▶ ARTICLE:
When it comes to Francis Ford Coppola‘s Godfather trilogy, everyone seems to be in agreement: the first two movies are full-blown masterpieces, and the less said about the third film the better. We shouldn’t cry too hard for The Godfather Part III – despite its modern-day reputation of being a dud, it was actually well-received at the box office and even netted itself seven Academy Award nominations (including Best Picture!). But over the years, Coppola’s swan song for the Corleone family has become the red-headed stepchild of the trilogy.
Now, in the spirit of his multiple cuts of Apocalypse Now and the more recent Cotton Club Encore, Coppola has gone back and reworked the film into the awkwardly-titled The Godfather, Coda: The Death of Michael Corleone. This is what he and Godfather creator Mario Puzo wanted audiences to experience – not the third entry in a trilogy, but rather an epilogue to what came before. But is this new version really all that different?

▶ GIVEN REQUEST:
According to the article on the Godfather recut, how many Academy Award nominations did The Godfather Part III receive?

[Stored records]
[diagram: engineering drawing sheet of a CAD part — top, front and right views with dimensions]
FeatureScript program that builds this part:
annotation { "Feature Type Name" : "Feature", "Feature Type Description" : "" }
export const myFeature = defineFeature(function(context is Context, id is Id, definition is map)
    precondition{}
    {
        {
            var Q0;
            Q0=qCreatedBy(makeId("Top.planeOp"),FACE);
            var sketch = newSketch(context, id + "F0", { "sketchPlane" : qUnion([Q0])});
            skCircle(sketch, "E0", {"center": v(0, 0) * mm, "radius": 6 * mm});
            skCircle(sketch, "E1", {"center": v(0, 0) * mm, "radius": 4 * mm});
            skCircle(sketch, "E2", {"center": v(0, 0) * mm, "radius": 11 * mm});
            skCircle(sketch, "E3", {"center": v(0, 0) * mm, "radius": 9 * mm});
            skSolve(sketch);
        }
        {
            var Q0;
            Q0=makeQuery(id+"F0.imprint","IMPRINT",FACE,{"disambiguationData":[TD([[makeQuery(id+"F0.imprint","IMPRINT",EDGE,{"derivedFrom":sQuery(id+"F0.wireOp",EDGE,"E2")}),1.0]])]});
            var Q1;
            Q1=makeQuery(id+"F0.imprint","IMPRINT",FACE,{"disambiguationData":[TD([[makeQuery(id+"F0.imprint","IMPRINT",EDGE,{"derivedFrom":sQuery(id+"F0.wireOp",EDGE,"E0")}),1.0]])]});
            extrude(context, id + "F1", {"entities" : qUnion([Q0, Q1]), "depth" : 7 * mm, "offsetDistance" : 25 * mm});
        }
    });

▶ WRITTEN RESPONSE:
Seven, including Best Picture.